Un juge a ordonné samedi à l’épouse du premier ministre espagnol, Pedro Sánchez, de comparaître devant la justice pour trafic d’influence et corruption, et de remettre son passeport.
Le juge d’instruction Juan Carlos Peinado a rendu cette décision, estimant que Begoña Gómez présentait un risque de fuite.
Outre la remise de son passeport, elle doit également se présenter devant le tribunal toutes les deux semaines. La date du procès n’a pas encore été fixée.
Cette décision a déclenché une vive confrontation politique, l’opposition réclamant la démission du gouvernement socialiste de M. Sánchez.
Mme Gómez est accusée d’avoir utilisé sa position pour influencer l’attribution de marchés publics à un groupe d’entreprises technologiques.

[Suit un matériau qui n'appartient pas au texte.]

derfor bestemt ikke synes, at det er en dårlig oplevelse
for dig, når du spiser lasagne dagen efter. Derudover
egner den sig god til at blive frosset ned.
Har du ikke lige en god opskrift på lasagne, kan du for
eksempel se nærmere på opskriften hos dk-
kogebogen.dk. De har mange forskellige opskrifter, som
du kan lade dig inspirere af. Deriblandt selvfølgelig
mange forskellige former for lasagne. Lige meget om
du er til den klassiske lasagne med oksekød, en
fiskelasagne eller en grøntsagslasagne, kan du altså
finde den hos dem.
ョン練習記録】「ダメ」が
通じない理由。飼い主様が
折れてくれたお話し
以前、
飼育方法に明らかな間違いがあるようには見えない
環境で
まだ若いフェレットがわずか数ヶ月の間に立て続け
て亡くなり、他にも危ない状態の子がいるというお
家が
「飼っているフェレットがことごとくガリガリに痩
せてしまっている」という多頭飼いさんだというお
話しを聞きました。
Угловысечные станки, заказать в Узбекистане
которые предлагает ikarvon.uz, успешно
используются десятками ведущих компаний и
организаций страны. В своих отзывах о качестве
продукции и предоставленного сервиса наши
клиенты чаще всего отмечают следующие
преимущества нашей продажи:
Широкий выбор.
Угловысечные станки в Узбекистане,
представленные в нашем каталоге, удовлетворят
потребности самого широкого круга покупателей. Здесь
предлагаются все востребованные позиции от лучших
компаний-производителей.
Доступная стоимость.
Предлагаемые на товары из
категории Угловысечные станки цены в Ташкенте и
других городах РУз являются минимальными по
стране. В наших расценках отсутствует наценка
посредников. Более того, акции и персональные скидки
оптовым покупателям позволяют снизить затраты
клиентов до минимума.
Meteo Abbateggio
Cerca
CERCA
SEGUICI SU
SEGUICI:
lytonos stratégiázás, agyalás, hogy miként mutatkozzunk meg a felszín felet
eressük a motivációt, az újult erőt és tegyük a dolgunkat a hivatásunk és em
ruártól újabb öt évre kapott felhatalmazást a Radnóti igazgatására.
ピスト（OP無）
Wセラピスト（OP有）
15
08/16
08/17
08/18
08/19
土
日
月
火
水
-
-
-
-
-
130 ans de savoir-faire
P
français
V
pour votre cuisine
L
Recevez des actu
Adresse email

Le juge l’a également accusée de détournement de fonds publics lors du recrutement d’un consultant, ainsi que d’utilisation abusive de logiciels alors qu’elle était professeure dans une université publique.

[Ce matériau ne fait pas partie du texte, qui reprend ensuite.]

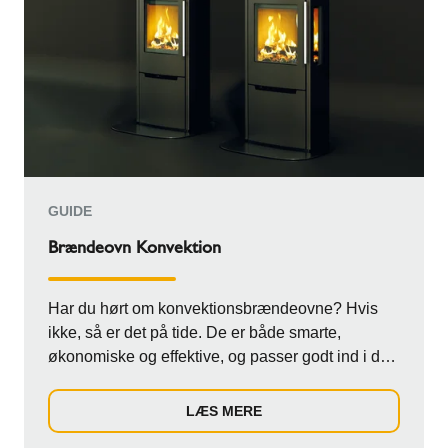
GUIDE
Brændeovn Konvektion
Har du hørt om konvektionsbrændeovne? Hvis
ikke, så er det på tide. De er både smarte,
økonomiske og effektive, og passer godt ind i det
mod...
LÆS MERE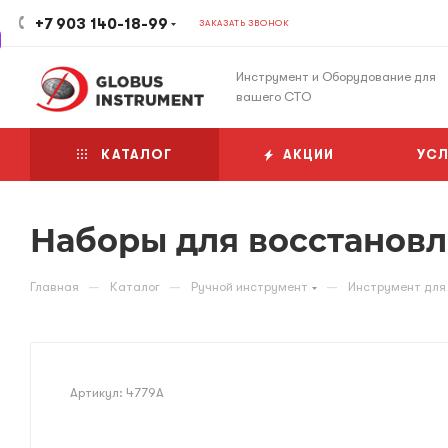
+7 903 140-18-99
ЗАКАЗАТЬ ЗВОНОК
Инструмент и Оборудование для
вашего СТО
КАТАЛОГ
АКЦИИ
УСЛ
Наборы для восстанов
—
—
—
Главная
Каталог
Ручной инструмент
Инструмент для
Артикул:
4779A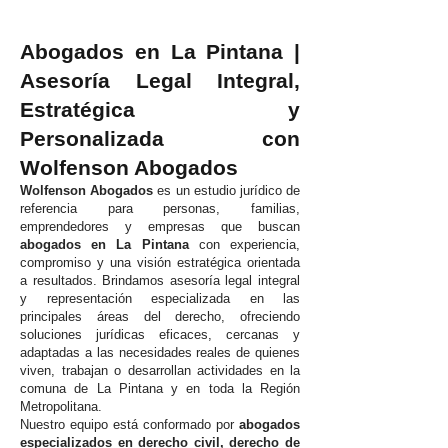
Abogados en La Pintana |
Asesoría Legal Integral,
Estratégica y
Personalizada con
Wolfenson Abogados
Wolfenson Abogados
es un estudio jurídico de
referencia para personas, familias,
emprendedores y empresas que buscan
abogados en La Pintana
con experiencia,
compromiso y una visión estratégica orientada
a resultados. Brindamos asesoría legal integral
y representación especializada en las
principales áreas del derecho, ofreciendo
soluciones jurídicas eficaces, cercanas y
adaptadas a las necesidades reales de quienes
viven, trabajan o desarrollan actividades en la
comuna de La Pintana y en toda la Región
Metropolitana.
Nuestro equipo está conformado por
abogados
especializados en derecho civil, derecho de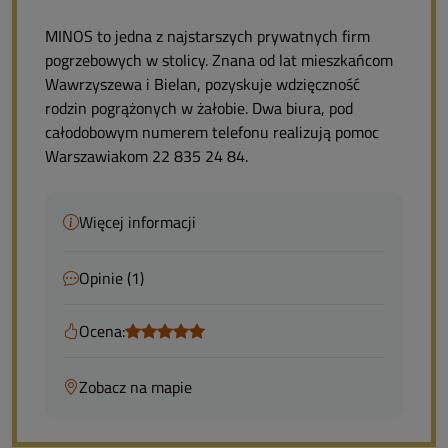
MINOS to jedna z najstarszych prywatnych firm
pogrzebowych w stolicy. Znana od lat mieszkańcom
Wawrzyszewa i Bielan, pozyskuje wdzięczność
rodzin pogrążonych w żałobie. Dwa biura, pod
całodobowym numerem telefonu realizują pomoc
Warszawiakom 22 835 24 84.
Więcej informacji
Opinie (1)
Ocena:
Zobacz na mapie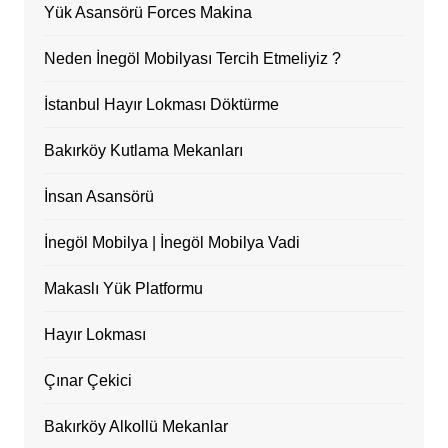
Yük Asansörü Forces Makina
Neden İnegöl Mobilyası Tercih Etmeliyiz ?
İstanbul Hayır Lokması Döktürme
Bakırköy Kutlama Mekanları
İnsan Asansörü
İnegöl Mobilya | İnegöl Mobilya Vadi
Makaslı Yük Platformu
Hayır Lokması
Çınar Çekici
Bakırköy Alkollü Mekanlar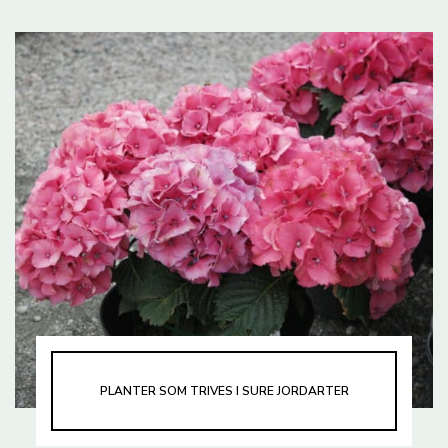
PLANTER SOM TRIVES I SURE JORDARTER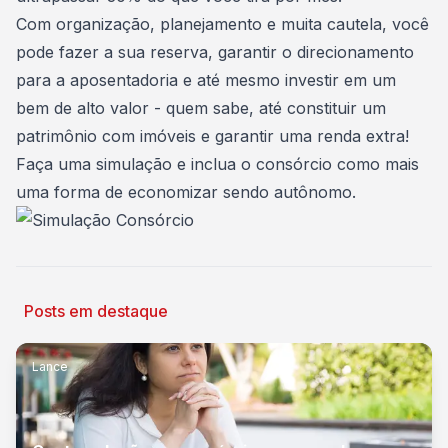
Com organização, planejamento e muita cautela, você
pode fazer a sua reserva, garantir o direcionamento
para a aposentadoria e até mesmo investir em um
bem de alto valor - quem sabe, até
constituir um
patrimônio com imóveis
e garantir uma renda extra!
Faça uma simulação
e inclua o consórcio como mais
uma forma de economizar sendo autônomo.
Posts em destaque
Lance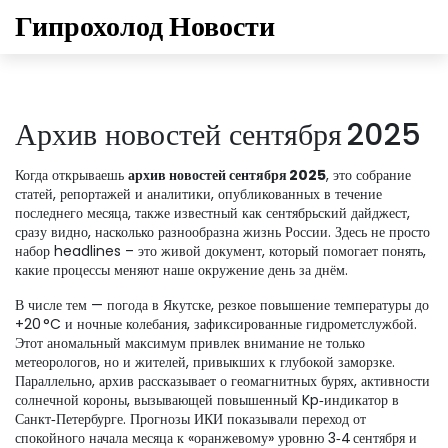
Гипрохолод Новости
Архив новостей сентября 2025
Когда открываешь
архив новостей сентября 2025
,
это собрание
статей, репортажей и аналитики, опубликованных в течение
последнего месяца
, также известный как
сентябрьский дайджест
,
сразу видно, насколько разнообразна жизнь России. Здесь не просто
набор headlines – это живой документ, который помогает понять,
какие процессы меняют наше окружение день за днём.
В числе тем —
погода в Якутске
,
резкое повышение температуры до
+20 °C и ночные колебания, зафиксированные гидрометслужбой
.
Этот аномальный максимум привлек внимание не только
метеорологов, но и жителей, привыкших к глубокой заморзке.
Параллельно, архив рассказывает о
геомагнитных бурях
,
активности
солнечной короны, вызывающей повышенный Kp‑индикатор в
Санкт‑Петербурге
. Прогнозы ИКИ показывали переход от
спокойного начала месяца к «оранжевому» уровню 3‑4 сентября и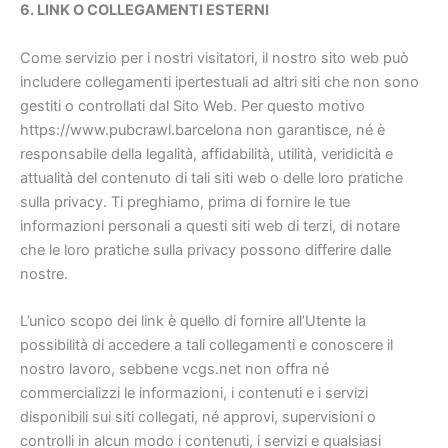
6. LINK O COLLEGAMENTI ESTERNI
Come servizio per i nostri visitatori, il nostro sito web può
includere collegamenti ipertestuali ad altri siti che non sono
gestiti o controllati dal Sito Web. Per questo motivo
https://www.pubcrawl.barcelona non garantisce, né è
responsabile della legalità, affidabilità, utilità, veridicità e
attualità del contenuto di tali siti web o delle loro pratiche
sulla privacy. Ti preghiamo, prima di fornire le tue
informazioni personali a questi siti web di terzi, di notare
che le loro pratiche sulla privacy possono differire dalle
nostre.
L’unico scopo dei link è quello di fornire all’Utente la
possibilità di accedere a tali collegamenti e conoscere il
nostro lavoro, sebbene vcgs.net non offra né
commercializzi le informazioni, i contenuti e i servizi
disponibili sui siti collegati, né approvi, supervisioni o
controlli in alcun modo i contenuti, i servizi e qualsiasi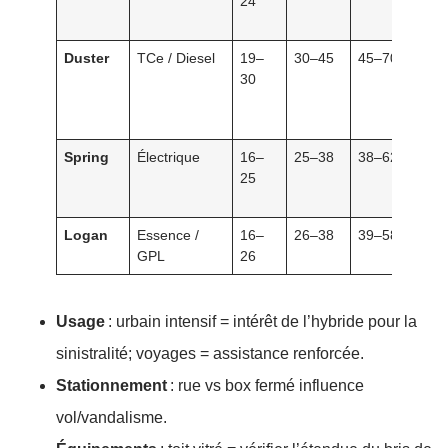
24
neu
con
Duster
TCe / Diesel
19–
30–45
45–70
Us
30
lois
imp
pri
Spring
Électrique
16–
25–38
38–62
Rép
25
bat
coû
Logan
Essence /
16–
26–38
39–58
Ber
GPL
26
pra
Usage
: urbain intensif = intérêt de l’hybride pour la
sinistralité; voyages = assistance renforcée.
Stationnement
: rue vs box fermé influence
vol/vandalisme.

Mme Gómez a nié toute malversation. M. Sánchez a qualifié les poursuites engagées contre elle de campagne de dénigrement menée par ses adversaires politiques conservateurs pour renverser son gouvernement de gauche, au pouvoir depuis 2018.
M. Peinado a indiqué qu’un homme d’affaires qui aurait bénéficié des marchés publics et le consultant qui travaillait pour Mme Gómez seraient également jugés.
M. Sánchez est confronté à des démêlés judiciaires sur plusieurs fronts à l’approche des élections législatives prévues l’année prochaine.
En début de semaine, un ancien premier ministre socialiste, José Luis Rodríguez Zapatero, a comparu devant un autre juge au sujet de son rôle présumé dans le sauvetage d’une compagnie aérienne par le gouvernement et pour s’expliquer sur la découverte de bijoux de luxe lors d’une perquisition policière à son bureau. Il nie toute malversation.
Les responsables gouvernementaux ont vivement critiqué la décision de samedi, jugeant qu’elle est motivée par des considérations politiques, tandis que le Parti socialiste l’a qualifiée de «véritable scandale pour la démocratie».
«Begoña Gómez est innocente, a souligné le parti. Depuis deux ans maintenant, elle est la cible d’une chasse aux sorcières politique et judiciaire. Les événements d’aujourd’hui ne sont que la dernière escalade en date.»
Mais l’opposition conservatrice espagnole est passée à l’attaque, exhortant le gouvernement à convoquer des élections anticipées.
«Les législateurs et les architectes de notre Constitution n’auraient jamais pu imaginer que les menaces pesant sur notre démocratie pourraient émaner du gouvernement espagnol lui-même», a affirmé Miguel Tellado, secrétaire général du Parti populaire, principal parti d’opposition.
«Nous voyons aujourd’hui comment le gouvernement s’en prend aux juges, aux procureurs et aux médias tout en tentant de réduire au silence les partis d’opposition, a-t-il ajouté. C’est inconcevable dans toute démocratie moderne.»
L’enquête de deux ans visant Mme Gómez a été ouverte à la suite d’accusations portées par le groupe de pression «Manos Limpias» (Mains propres), qui a intenté de nombreuses actions en justice, dont beaucoup étaient liées à des causes conservatrices.